Graphic by Nate Barton
If there is one lesson that Americans learned in 2016, it’s that we have failed at building political bridges. Less than 25 percent of Americans talk to people with whom they politically disagree, according to Jill Lepore in “The State of the Presidential Debate,” published Sept. 16, 2016 by The New Yorker. That statistic is telling and, unfortunately, not really that surprising. This complete failure in political discourse was exemplified, once again, in the Women’s March in Washington D.C.
In case you missed it, the organizers of the Women’s March in D.C. revoked partner status from New Wave Feminists, a pro-life feminist organization. In the Women’s March statement posted on Twitter on Jan. 16, they confirmed that their stance was staunchly pro-choice.
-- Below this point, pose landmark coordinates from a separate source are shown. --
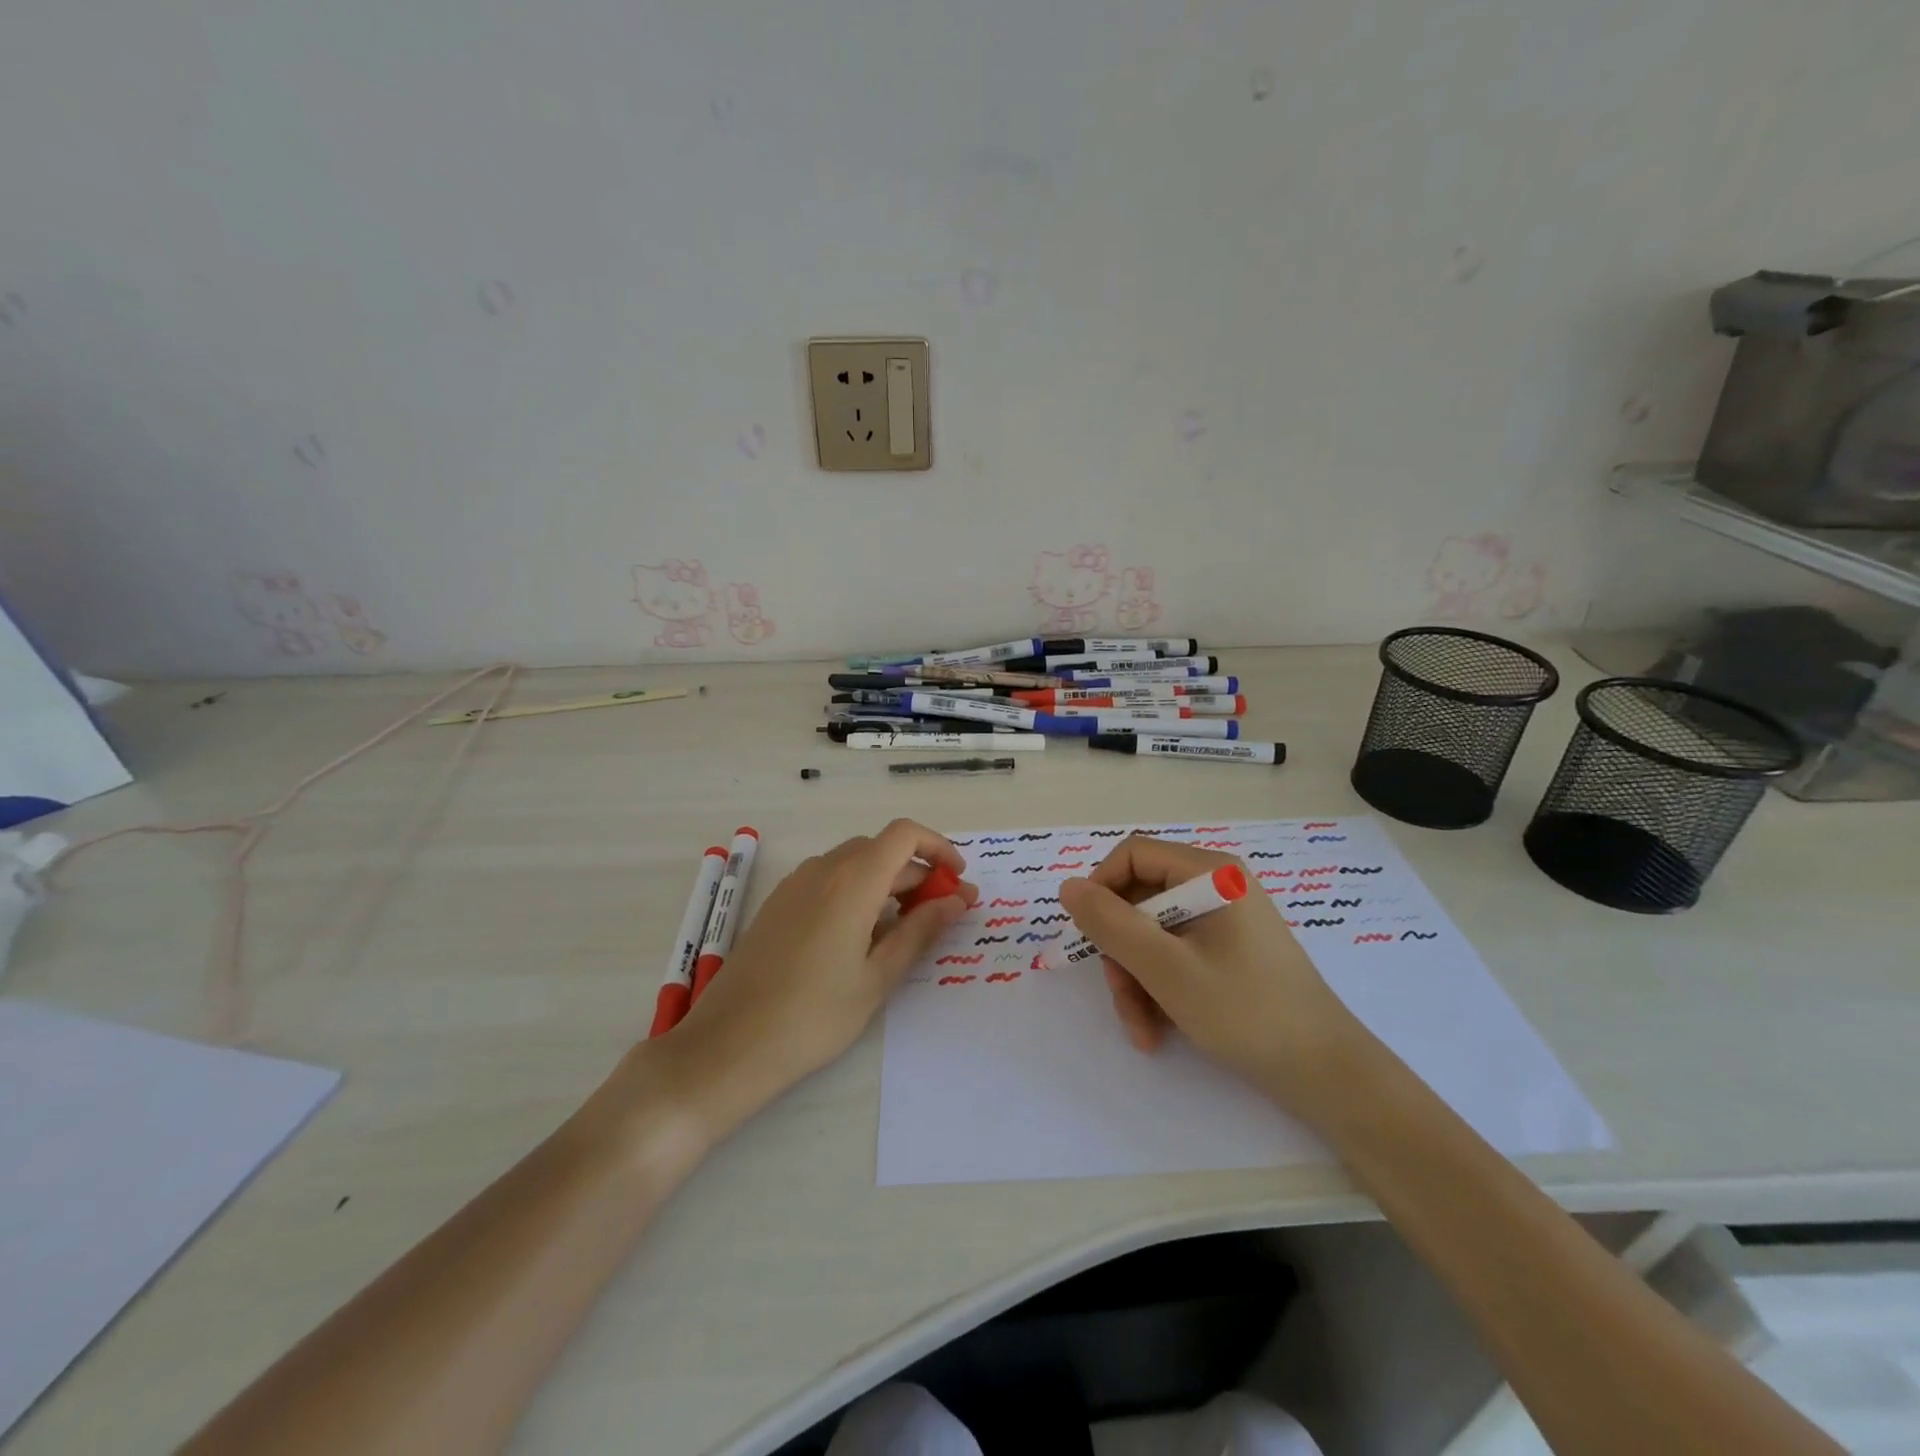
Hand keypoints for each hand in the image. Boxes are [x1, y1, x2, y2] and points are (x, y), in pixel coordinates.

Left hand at [663, 819, 975, 1126]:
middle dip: (918, 872)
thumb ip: (921, 931)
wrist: (728, 1045)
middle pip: (881, 849)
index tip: (958, 880)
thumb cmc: (813, 1016)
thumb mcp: (877, 978)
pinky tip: (860, 937)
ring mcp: (795, 885)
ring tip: (904, 929)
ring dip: (887, 882)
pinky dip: (857, 892)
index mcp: (852, 881)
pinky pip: (828, 880)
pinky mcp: (778, 904)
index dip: (938, 847)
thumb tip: (957, 899)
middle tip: (941, 914)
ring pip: (854, 864)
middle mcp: (823, 870)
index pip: (904, 834)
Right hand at [1057, 835, 1363, 1106]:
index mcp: (1211, 872)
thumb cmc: (1247, 1011)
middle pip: (1140, 900)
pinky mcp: (1228, 951)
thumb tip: (1067, 887)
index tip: (1088, 935)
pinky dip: (1159, 988)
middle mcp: (1217, 886)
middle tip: (1122, 999)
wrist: (1327, 1075)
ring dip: (1136, 980)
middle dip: (1122, 953)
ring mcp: (1224, 920)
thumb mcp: (1166, 968)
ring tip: (1142, 1030)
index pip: (1133, 854)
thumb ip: (1111, 924)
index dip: (1101, 888)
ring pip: (1152, 934)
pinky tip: (1159, 1031)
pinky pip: (1175, 955)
In a tweet posted two days later, the Women’s March elaborated on their Principles of Unity, “a collective and collaborative effort from a broad and diverse group of leaders.” This broad and diverse group, however, did not include one of the 40 percent of American women who consider themselves pro-life, according to the Pew Research Center in “Public Opinion on Abortion,” published Jan. 11.
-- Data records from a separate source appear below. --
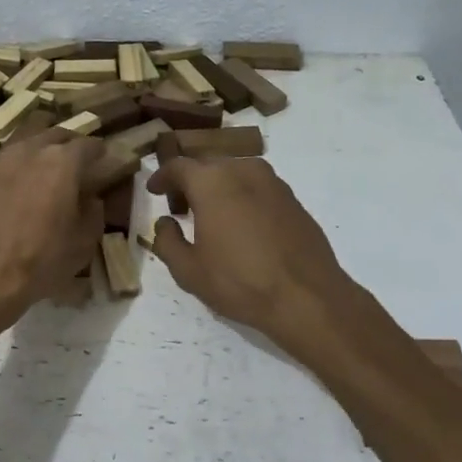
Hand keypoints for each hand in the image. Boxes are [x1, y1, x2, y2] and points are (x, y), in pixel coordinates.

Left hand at [0, 129, 104, 331]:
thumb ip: (93, 212)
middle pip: (55, 134)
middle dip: (69, 144)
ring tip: (44, 170)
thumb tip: (90, 198)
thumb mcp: (84, 242)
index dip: (100, 153)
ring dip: (39, 151)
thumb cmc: (42, 260)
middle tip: (76, 163)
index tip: (105, 162)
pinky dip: (15, 170)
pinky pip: (2, 163)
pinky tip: (15, 190)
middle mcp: (30, 151)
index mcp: (63, 162)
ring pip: (25, 142)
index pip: (89, 145)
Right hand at [145, 157, 360, 354]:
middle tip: (179, 206)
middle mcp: (243, 171)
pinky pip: (258, 188)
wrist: (306, 296)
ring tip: (210, 216)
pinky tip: (241, 225)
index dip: (162, 176)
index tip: (154, 190)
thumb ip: (167, 241)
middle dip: (190, 181)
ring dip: (218, 187)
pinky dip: (242, 197)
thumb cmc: (240, 282)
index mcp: (212, 182)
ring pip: (235, 174)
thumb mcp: (189, 271)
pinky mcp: (293, 199)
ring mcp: (274, 183)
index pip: (178, 166)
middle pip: (208, 165)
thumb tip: (165, 222)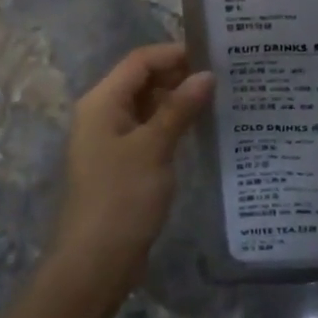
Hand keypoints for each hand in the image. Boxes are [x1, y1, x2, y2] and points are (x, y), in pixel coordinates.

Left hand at [49, 43, 212, 302]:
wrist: (94, 264)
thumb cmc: (121, 198)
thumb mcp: (154, 148)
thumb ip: (180, 107)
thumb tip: (207, 75)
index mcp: (102, 102)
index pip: (140, 61)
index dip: (174, 53)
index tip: (213, 55)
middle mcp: (103, 113)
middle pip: (143, 80)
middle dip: (179, 75)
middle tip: (222, 76)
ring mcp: (111, 139)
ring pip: (148, 105)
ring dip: (178, 99)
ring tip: (218, 97)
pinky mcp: (122, 162)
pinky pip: (149, 129)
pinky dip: (172, 123)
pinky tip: (200, 127)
This false sense of inclusivity is what really bothers me. If the organizers of the Women’s March wanted to plan a pro-choice march, they have every right to do that. But by naming this the Women’s March, it implies that all women are welcome. By saying that it was planned by a group of “broad and diverse” people, it suggests that it could include a broad and diverse set of beliefs and opinions. Instead, it represents one of the most troublesome aspects of American culture. Even within an event that is supposed to bring diverse people together, political differences are still not acceptable.
Pro-life organizations still participated in the Women’s March on Saturday because they recognized that it was bigger than political labels, Planned Parenthood or specific policy opinions. Abortion is an incredibly important political and moral issue, but one’s opinion on it does not somehow define what it means to be a woman. The women’s movement is meant to bring diverse women together, give them a voice and build them up. The Women’s March missed their chance to do that.